Reveals harmonic and key content — chord progressions, modulations, repetition between sections.
songsee track.mp3 --viz chroma
#hpss
Harmonic vs percussive separation. Median-filters the spectrogram twice (9-frame kernels) to split it into a harmonic top half (sustained tones) and a percussive bottom half (transients).
Use it to see where the kit and where the melody live in the same track.
songsee track.mp3 --viz hpss
#selfsim
Self-similarity matrix on chroma frames. Each pixel (i, j) is the cosine similarity between chroma frame i and frame j, with a gentle gamma (1.4) for contrast.
Brings out song structure: verses repeat as bright off-diagonal stripes; choruses form clear blocks.
songsee track.mp3 --viz selfsim
#loudness
Frame-wise RMS over time. A waveform-style envelope with the X axis as time and the height as energy, clamped to the 95th percentile so peaks don't crush the rest.

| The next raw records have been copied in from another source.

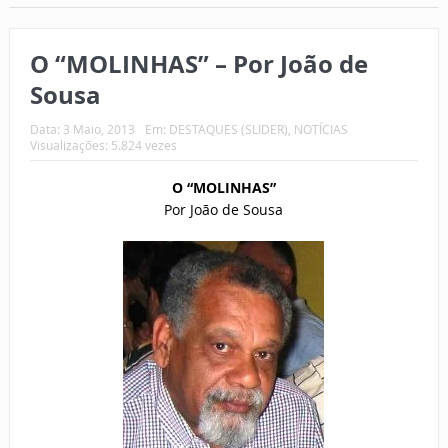
O “MOLINHAS” – Por João de
Sousa
Data:
3 Maio, 2013
Em:
DESTAQUES (SLIDER)
,
NOTÍCIAS
Visualizações: 5.824 vezes
O “MOLINHAS”
Por João de Sousa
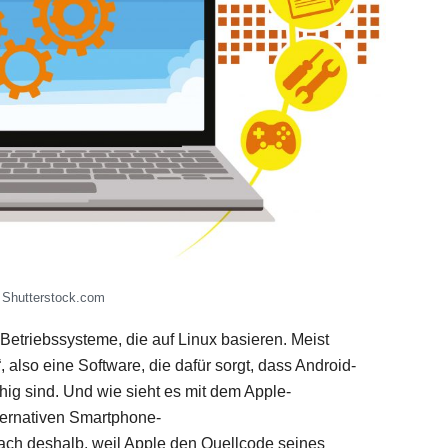
: Shutterstock.com
Betriebssysteme, die auf Linux basieren. Meist
 also eine Software, die dafür sorgt, dass Android-
hig sind. Und wie sieht es mit dem Apple-
ternativen Smartphone-
fach deshalb, weil Apple den Quellcode seines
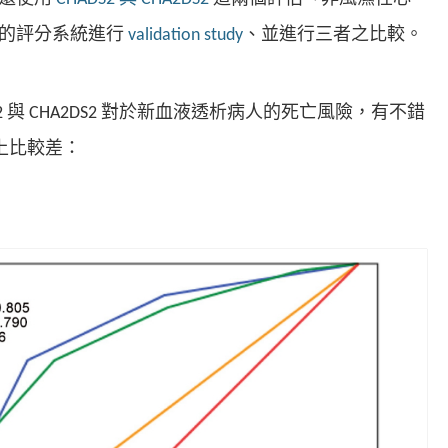
率的評分系統進行
validation study
、並進行三者之比較。
2 與 CHA2DS2 對於新血液透析病人的死亡風險，有不錯
對上比較差：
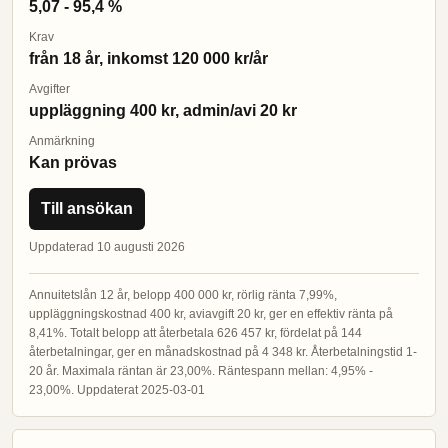
5,07 - 95,4 %
Krav
från 18 år, inkomst 120 000 kr/år
Avgifter
uppläggning 400 kr, admin/avi 20 kr
Anmärkning
Kan prövas
Till ansökan
Uppdaterad 10 augusti 2026
Annuitetslån 12 år, belopp 400 000 kr, rörlig ränta 7,99%,
uppläggningskostnad 400 kr, aviavgift 20 kr, ger en effektiv ränta på
8,41%. Totalt belopp att återbetala 626 457 kr, fördelat på 144
återbetalningar, ger en månadskostnad på 4 348 kr. Återbetalningstid 1-
20 år. Maximala räntan är 23,00%. Räntespann mellan: 4,95% -
23,00%. Uppdaterat 2025-03-01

Good for spotting dynamics, fade-ins, and silence.
songsee track.mp3 --viz loudness
#tempogram
Tempo variation over time. An autocorrelation-style heatmap of the onset envelope, scanning 30–240 BPM in 256 bins.
Reveals tempo drift, rubato, and switches between rhythmic feels.
songsee track.mp3 --viz tempogram
#mfcc
Mel-frequency cepstral coefficients — the classic timbre fingerprint. Each row is one cepstral coefficient over time.
Strips pitch and leaves "color"; useful for distinguishing instruments, voices, or sections that share notes but not tone.
songsee track.mp3 --viz mfcc
#flux
Spectral flux — frame-to-frame magnitude change. A 1-D envelope with peaks at onsets and discontinuities, clamped to the 95th percentile.
Use it to find note onsets, edits, or anything sudden.
songsee track.mp3 --viz flux
#Combining
songsee track.mp3 --viz spectrogram,mel,chroma,hpss,selfsim,loudness,tempogram,mfcc,flux
All nine in one 1920×1080 grid (3×3). Mix and match with the same syntax. Each panel auto-contrasts independently — comparing absolute values across panels is not meaningful, comparing structure is.